Italians also love teaching their language, maybe there is some desire to promote it, being it the only major western-European language to not really conquer vast swathes of the globe or settle as a continental second-language. I feel sort of sorry for Italian, given that it had the chance to spread like Spanish, Christopher Columbus, despite sailing under the Spanish flag, grew up speaking some regional form of Italian as a mother tongue, and so took it with him to South America, but it wasn’t meant to be. In my opinion, European Spanish just doesn’t satisfy the ears the same as Italian, the lisp is distracting and trying to speak it makes it feel like my mouth is melting.

Italian is an absolute delight, soft and fluid, but accented with strong T’s and rolled R’s, and the rhythm, that rhythm. Everything is musical and unbeatably passionate, I witnessed conversations in which it looked like someone would either thrust a blade into someone or have the tendons rip themselves out of their neck through sheer exertion, when they could have been talking about just doing the weekly shop.

Finally, hands. The hands are just as, if not more important, to speaking than words for the Italians. Handcuff an Italian and they’re muted. It’s a pretty fun curiosity, and once picked up on it’s absolutely impossible to stop noticing, Italian arms and hands have a complete mind of their own. It reminds me of the Demented Cartoon Movie (not even worth linking here, it’s 20 minutes you will not get back), where none of the stick figures can make a sound without their arms lifting up.

» **DATA SEGMENT**:
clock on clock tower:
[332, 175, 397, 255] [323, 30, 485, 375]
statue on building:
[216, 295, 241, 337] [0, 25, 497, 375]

» **WHAT YOU NEED TO DO**:
1. In the passage about the Italian language, what sounds give Italian its accents?
2. Please repeat the part of the passage about the Italian language between "Italian is an" and "the weekly shop.", inclusive.

» **ANSWERS TO THE TASKS**:
1. Strong T's and rolled R's.

2.
Italian is an absolute delight, soft and fluid, but accented with strong T’s and rolled R’s, and the rhythm, that rhythm. Everything is musical and unbeatably passionate, I witnessed conversations in which it looked like someone would either thrust a blade into someone or have the tendons rip themselves out of their neck through sheer exertion, when they could have been talking about just doing the weekly shop.